Mike Levin was the kind of student every teacher prays for. I was a first year teacher at North Bethesda Jr. High when Mike was in the 7th grade. Mike was a great leader, an exceptional violinist even then, and served as concertmaster of the orchestra all three years at NB. I credit Mike with getting my teaching career off to a good start. His enthuiasm and passion for music spread through the orchestra, and he was solely responsible for encouraging other fine students to join and stay with the orchestra. I was truly blessed to have Mike in the classroom, was so proud of all his professional accomlishments, and am profoundly saddened to hear of his untimely passing.
Carl S. Rubis
Instrumental teacher at NB Jr. High 1963-1980

05/11/09 03:26 PM #3    

Brian Swartz


09/04/09 12:34 AM #4    

Cristina Finney (Cassidy)

M favorite memory of Mike was during the Wildwood Theatre summer production of Guys and Dolls. The rest of the world was at Woodstock, but we artsy kids were holed up in Rockville putting on a show. I was playing the part of Adelaide. I remember that Mike, the pit orchestra concert master, used to tease me during rehearsals and would sing along whenever I was performing "A Person Could Develop a Cold."

Those eyes! How could anyone ever forget them. I loved Mike.
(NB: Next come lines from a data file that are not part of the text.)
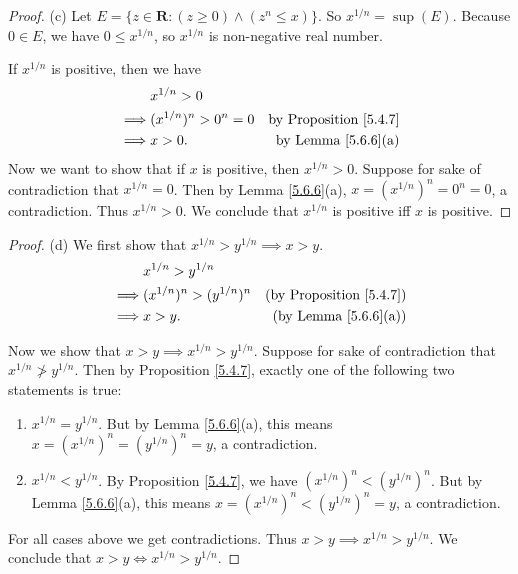 \begin{proof}{(c)}
    Let \(E = \{z \in \mathbf{R} : (z \geq 0) \land (z^n \leq x)\}\).
    So \(x^{1 / n} = \sup(E)\).
    Because \(0 \in E\), we have \(0 \leq x^{1 / n}\), so \(x^{1 / n}\) is non-negative real number.

    If \(x^{1 / n}\) is positive, then we have
    \begin{align*}
                 & x^{1 / n} > 0                                               \\
        \implies & (x^{1 / n})^n > 0^n = 0 & \text{by Proposition \ref{5.4.7}} \\
        \implies & x > 0.                  & \text{by Lemma \ref{5.6.6}(a)}    \\
    \end{align*}
    Now we want to show that if \(x\) is positive, then \(x^{1 / n} > 0\).
    Suppose for sake of contradiction that \(x^{1 / n} = 0\).
    Then by Lemma \ref{5.6.6}(a), \(x = (x^{1 / n})^n = 0^n = 0\), a contradiction.
    Thus \(x^{1 / n} > 0\).
    We conclude that \(x^{1 / n}\) is positive iff \(x\) is positive.
\end{proof}

\begin{proof}{(d)}
    We first show that \(x^{1 / n} > y^{1 / n} \implies x > y\).
    \begin{align*}
                 & x^{1 / n} > y^{1 / n}                                               \\
        \implies & (x^{1 / n})^n > (y^{1 / n})^n & \text{(by Proposition \ref{5.4.7})} \\
        \implies & x > y.                        & \text{(by Lemma \ref{5.6.6}(a))}
    \end{align*}

    Now we show that \(x > y \implies x^{1 / n} > y^{1 / n}\).
    Suppose for sake of contradiction that \(x^{1 / n} \not> y^{1 / n}\).
    Then by Proposition \ref{5.4.7}, exactly one of the following two statements is true:
    \begin{enumerate}[label=(\Roman*)]
        \item \(x^{1 / n} = y^{1 / n}\).
              But by Lemma \ref{5.6.6}(a), this means \(x = (x^{1 / n})^n = (y^{1 / n})^n = y\), a contradiction.
        \item \(x^{1 / n} < y^{1 / n}\).
              By Proposition \ref{5.4.7}, we have \((x^{1 / n})^n < (y^{1 / n})^n \).
              But by Lemma \ref{5.6.6}(a), this means \(x = (x^{1 / n})^n < (y^{1 / n})^n = y\), a contradiction.
    \end{enumerate}
    For all cases above we get contradictions.
    Thus \(x > y \implies x^{1 / n} > y^{1 / n}\).
    We conclude that \(x > y \iff x^{1 / n} > y^{1 / n}\).
\end{proof}

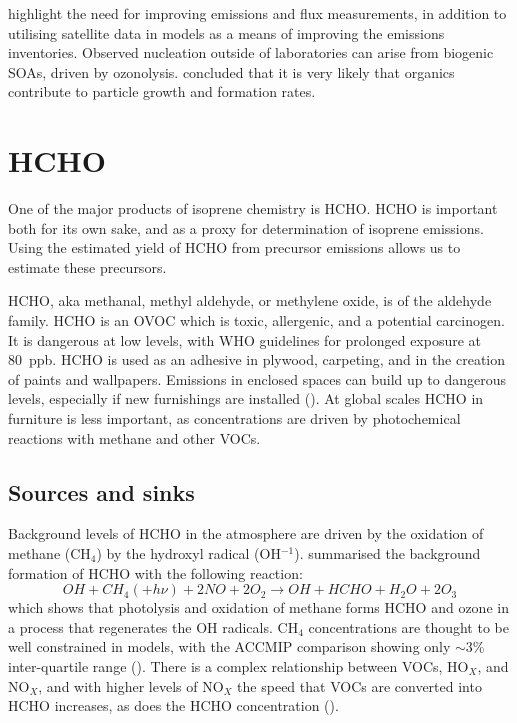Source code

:     \cite{Kanakidou2005} highlight the need for improving emissions and flux measurements, in addition to utilising satellite data in models as a means of improving the emissions inventories.
    Observed nucleation outside of laboratories can arise from biogenic SOAs, driven by ozonolysis.
    \cite{Kanakidou2005} concluded that it is very likely that organics contribute to particle growth and formation rates.
    
\section{HCHO}
\label{LR:HCHO}
  
  One of the major products of isoprene chemistry is HCHO.
  HCHO is important both for its own sake, and as a proxy for determination of isoprene emissions.
  Using the estimated yield of HCHO from precursor emissions allows us to estimate these precursors.
  
  HCHO, aka methanal, methyl aldehyde, or methylene oxide, is of the aldehyde family.
  HCHO is an OVOC which is toxic, allergenic, and a potential carcinogen. 
  It is dangerous at low levels, with WHO guidelines for prolonged exposure at 80~ppb.
  HCHO is used as an adhesive in plywood, carpeting, and in the creation of paints and wallpapers.
  Emissions in enclosed spaces can build up to dangerous levels, especially if new furnishings are installed (\cite{Davenport2015}).
  At global scales HCHO in furniture is less important, as concentrations are driven by photochemical reactions with methane and other VOCs.
  
  \subsection{Sources and sinks}
    \label{LR:HCHO:Sources}
     
    Background levels of HCHO in the atmosphere are driven by the oxidation of methane (CH$_4$) by the hydroxyl radical (OH$^{-1}$).
    \cite{Atkinson2000} summarised the background formation of HCHO with the following reaction:
    \begin{equation*} \label{LR:HCHO:Sources:eqn_MethaneBackground}
      OH + CH_4 (+ h\nu) + 2NO + 2O_2 \rightarrow OH + HCHO + H_2O + 2O_3
    \end{equation*}
    which shows that photolysis and oxidation of methane forms HCHO and ozone in a process that regenerates the OH radicals.
    CH$_4$ concentrations are thought to be well constrained in models, with the ACCMIP comparison showing only $\sim3$\% inter-quartile range (\cite{Young2013}).
    There is a complex relationship between VOCs, HO$_X$, and NO$_X$, and with higher levels of NO$_X$ the speed that VOCs are converted into HCHO increases, as does the HCHO concentration (\cite{Wolfe2016}).
    
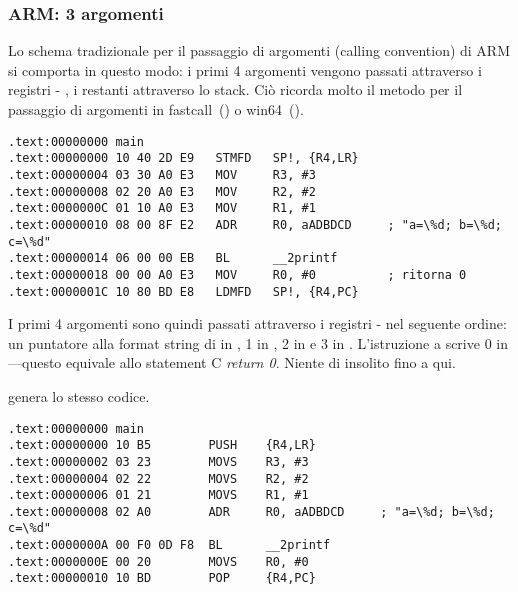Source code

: \subsubsection{ARM: 3 argomenti}

Lo schema tradizionale per il passaggio di argomenti (calling convention) di ARM si comporta in questo modo:
i primi 4 argomenti vengono passati attraverso i registri - , i restanti attraverso lo stack.
Ciò ricorda molto il metodo per il passaggio di argomenti in 
fastcall~() o win64~().


\mysubparagraph{\NonOptimizingKeilVI (\ARMMode)}

\begin{lstlisting}[caption=\NonOptimizingKeilVI (\ARMMode),style=customasmARM]
.text:00000000 main
.text:00000000 10 40 2D E9   STMFD   SP!, {R4,LR}
.text:00000004 03 30 A0 E3   MOV     R3, #3
.text:00000008 02 20 A0 E3   MOV     R2, #2
.text:0000000C 01 10 A0 E3   MOV     R1, #1
.text:00000010 08 00 8F E2   ADR     R0, aADBDCD     ; "a=\%d; b=\%d; c=\%d"
.text:00000014 06 00 00 EB   BL      __2printf
.text:00000018 00 00 A0 E3   MOV     R0, #0          ; ritorna 0
.text:0000001C 10 80 BD E8   LDMFD   SP!, {R4,PC}
\end{lstlisting}

I primi 4 argomenti sono quindi passati attraverso i registri - nel seguente ordine:
un puntatore alla format string di \printf in 
, 1 in , 2 in  e 3 in .
L'istruzione a  scrive 0 in ---questo equivale allo statement C \emph{return 0}.
Niente di insolito fino a qui.

\OptimizingKeilVI genera lo stesso codice.

\mysubparagraph{\OptimizingKeilVI (\ThumbMode)}

\begin{lstlisting}[caption=\OptimizingKeilVI (\ThumbMode),style=customasmARM]
.text:00000000 main
.text:00000000 10 B5        PUSH    {R4,LR}
.text:00000002 03 23        MOVS    R3, #3
.text:00000004 02 22        MOVS    R2, #2
.text:00000006 01 21        MOVS    R1, #1
.text:00000008 02 A0        ADR     R0, aADBDCD     ; "a=\%d; b=\%d; c=\%d"
.text:0000000A 00 F0 0D F8  BL      __2printf
.text:0000000E 00 20        MOVS    R0, #0
.text:00000010 10 BD        POP     {R4,PC}
\end{lstlisting}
How could you not?

12/26/09 01:05 PM #5    

Brian Mandell

i just discovered this site, and discovered at the same time michael's passing. i met him in 3rd grade (as we were both sent into the hallway after drawing chalk snowmen on the mural we were supposed to be working on). we were best pals into junior high, and then more peripheral pals as he got more immersed into his music. i hadnt seen him in many years, since while in college we took a road trip to cape cod - listening on most of the drive to an eight track of perlman playing the beethoven violin concerto. i still remember michael's intensity and sense of "right" - from football games on his lawn through discussions of musicians compromising their talents (in his mind).

despite the very long gap in contact, i feel a real loss.

brian mandell 12/26/2009

11/03/10 06:10 PM #6    

Michael Loughran

      I was in homeroom with Michael from 7th grade at NB until graduation from WJ ... this is the first I have heard of his passing after reading about it in our "CLASSMATE PROFILES" area.  Even though I never hung out with Michael socially, or even knew that much about him except during school hours, I do recall hearing him play violin several times at school functions, and thinking "this guy is HOT!" (or "groovy", or whatever our slang was back then? ).  My most sincere sympathy and my best wishes go out to Michael's family.  Whenever a gifted musician leaves us - not to mention one of our own classmates - we all lose something.     

07/12/17 01:47 PM #7    

Chris May (Hicks)

Michael had timing like you can't teach.  He brought the house down in the Man Who Came To Dinner.  Sadly, I didn't have much interaction with him other than that.


10/14/18 11:18 AM #8    

Mark Williams

Mike introduced me to the violin in 3rd grade, thus helping me develop a love for the music world. But most of all he was a close friend. We helped each other develop a penchant for misbehaving. Fondly remember tenting at Assateague Island and Mike trying to chase down wild horses in the middle of the night so he could ride one. Didn't happen. The horses won.